The Galleri test, expected to cost approximately $1000, is intended for patients who are at an increased risk of cancer, such as those 50 years of age or older; it is intended to be used as a complement to existing screening and can detect up to 50 different cancers. It is not yet FDA-approved, but developers expect it to be approved in the second half of 2021. The concept is to detect methylation patterns using cell-free DNA circulating in blood, which can then identify the tissue of origin with a 93% accuracy in samples with cancer-like signals. Liu and colleagues trialed 6689 participants, 2482 of whom had identified cancers. The study results revealed a 99.3% specificity (95% CI), a false-positive rate of 0.7%, and a 54.9% sensitivity in stage I to IV across all cancer types. The higher the stage of the cancer, the greater the sensitivity.
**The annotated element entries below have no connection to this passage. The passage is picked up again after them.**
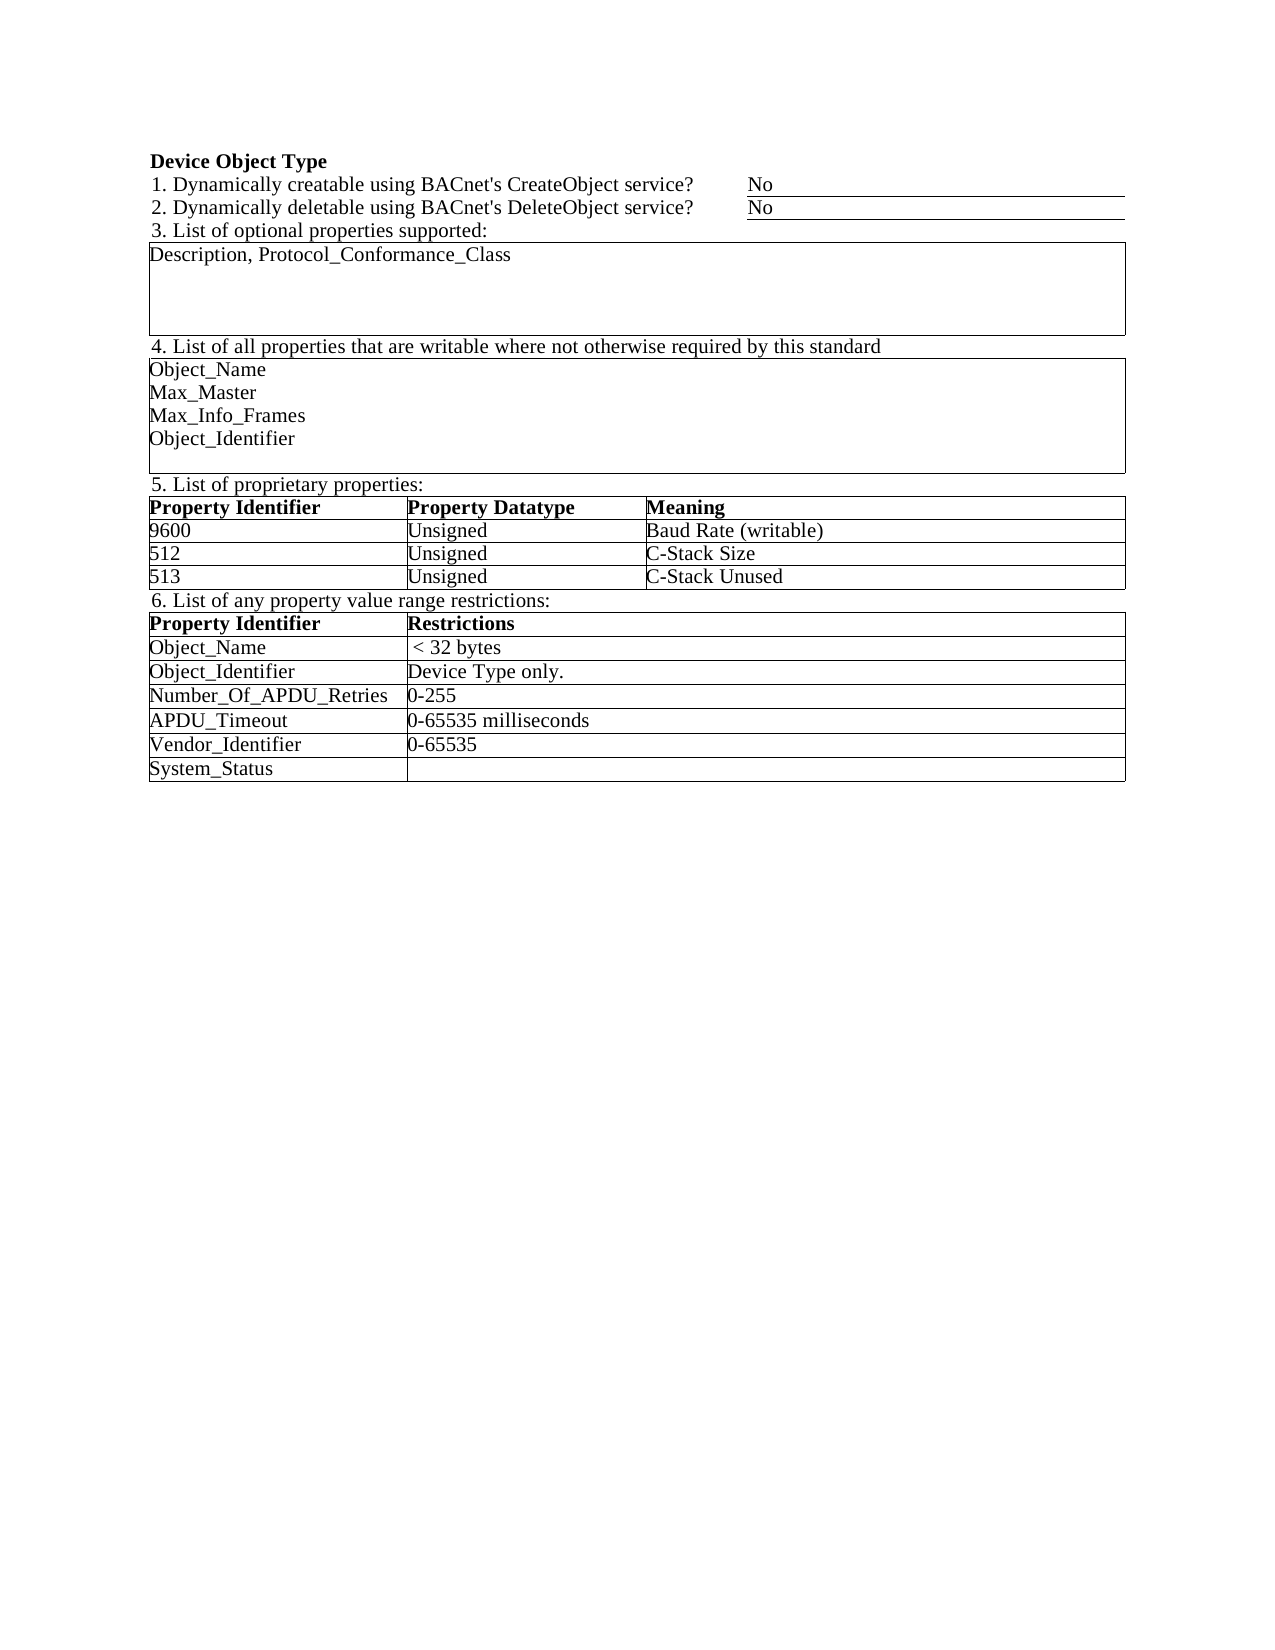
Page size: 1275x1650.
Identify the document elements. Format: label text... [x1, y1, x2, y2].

table_cell Unsigned [408, 543, 646, 565]
table_cell 513 [150, 566, 407, 588]
table_cell Object_Name [150, 637, 407, 660]
table_cell 3. List of optional properties supported: [151, 219, 1125, 242]
table_cell 6. List of any property value range restrictions: [151, 590, 1125, 612]
table_cell 512 [150, 543, 407, 565]
table_header No [747, 173, 1125, 196]
table_cell 0-65535 [408, 734, 1125, 757]
table_cell Unsigned [408, 520, 646, 542]
text Device Object Type [150, 150, 1125, 173]
table_cell 2. Dynamically deletable using BACnet's DeleteObject service? [151, 196, 747, 219]
table_cell Property Datatype [408, 497, 646, 519]
table_cell < 32 bytes [408, 637, 1125, 660]
table_cell APDU_Timeout [150, 709, 407, 732]
table_cell Baud Rate (writable) [647, 520, 1125, 542]
table_cell Object_Identifier [150, 661, 407, 684]
table_cell [408, 758, 1125, 781]
table_cell 4. List of all properties that are writable where not otherwise required by this standard [151, 336, 1125, 358]
table_cell Device Type only. [408, 661, 1125, 684]
table_cell Description, Protocol_Conformance_Class [150, 243, 1125, 334]
table_cell Meaning [647, 497, 1125, 519]
table_cell C-Stack Unused [647, 566, 1125, 588]
table_cell 0-255 [408, 685, 1125, 708]
table_cell C-Stack Size [647, 543, 1125, 565]
table_cell 0-65535 milliseconds [408, 709, 1125, 732]
table_cell Property Identifier [150, 497, 407, 519]
table_cell Vendor_Identifier [150, 734, 407, 757]
table_cell Number_Of_APDU_Retries [150, 685, 407, 708]
table_cell 9600 [150, 520, 407, 542]
table_cell Restrictions [408, 613, 1125, 636]
table_cell Property Identifier [150, 613, 407, 636]
table_header 1. Dynamically creatable using BACnet's CreateObject service? [151, 173, 747, 196]
table_cell Unsigned [408, 566, 646, 588]
table_cell 5. List of proprietary properties: [151, 474, 1125, 496]
table_cell No [747, 197, 1125, 219]
table_cell System_Status [150, 758, 407, 781]
table_cell Object_Name Max_Master Max_Info_Frames Object_Identifier [150, 358, 1125, 473]
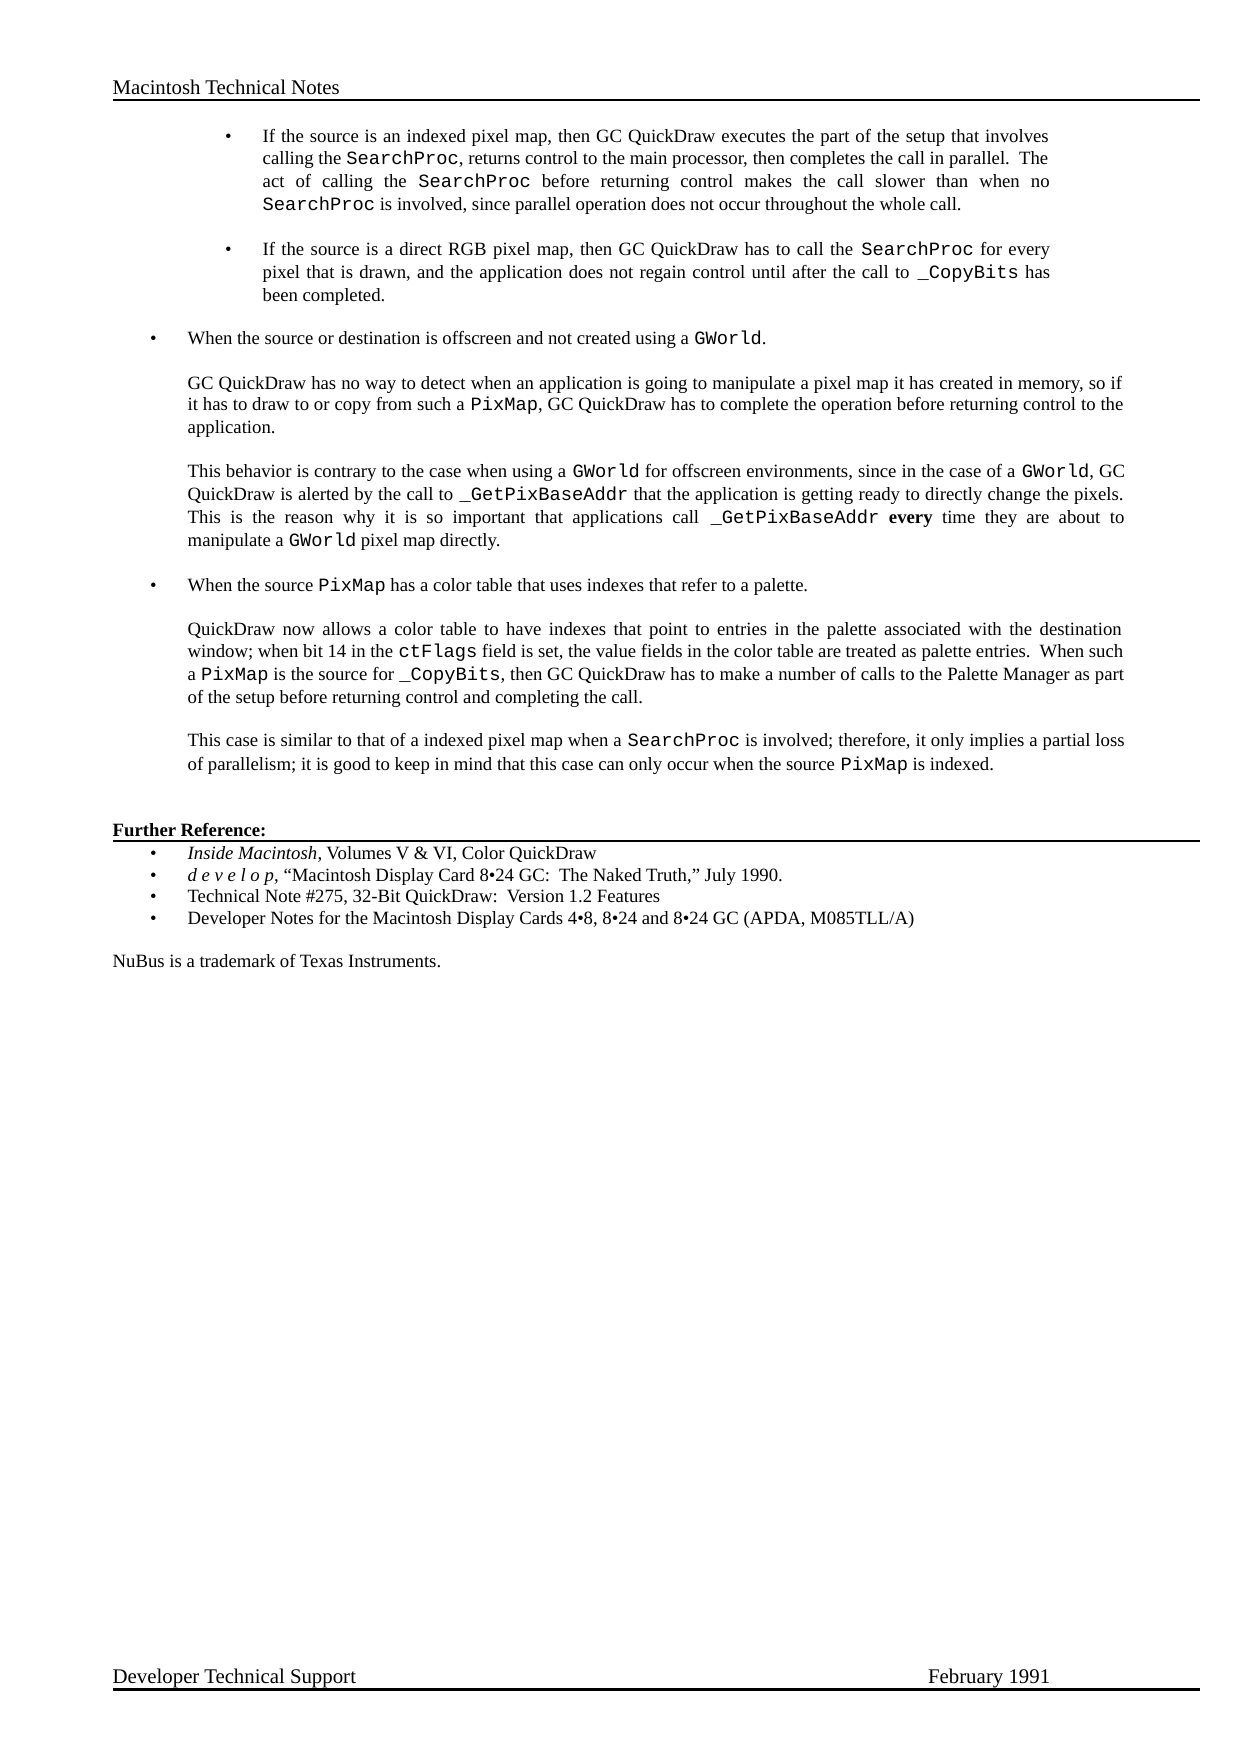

The idea of screening and locating a cancer from a venipuncture is what some might describe as the 'Holy Grail' of preventive screening. However, there remain at least 3 concerns with respect to this test. The first is that the goal of any cancer screening test is to identify the cancer as early as possible, increasing the likelihood of a positive treatment outcome; discovering a late-stage cancer largely obviates the purpose of the screening test. The test has a 43.9% sensitivity in stage I to III cancers, which presents a problem in the fact that a negative result can provide a false sense of security in those with the limited number of cancers detected by the Galleri test.
Secondly, the test does not provide data on other types of cancers not included in its testing. Patients may subsequently decline standard-of-care screenings that could detect an undetected cancer, delaying diagnosis and reducing the likelihood of a positive outcome.
And thirdly, a 0.7% false-positive rate, while small, would trigger not only significant psychological distress on the part of the patient and family, but will result in significant imaging and invasive testing—both short-term and ongoing—to attempt to rule out that false-positive. It is almost impossible to prove a negative. Should this exhaustive additional testing identify no cancer, it is likely that the patient would still experience lasting psychological distress.
Cancer screenings present complex decisions for both the individual patient and population health. These decisions involve sensitivity, specificity, cost, and other factors. This complexity is but one reason why we have recommendations from the United States Preventive Services Taskforce. Currently, I believe that the risks outweigh the benefits for this new test.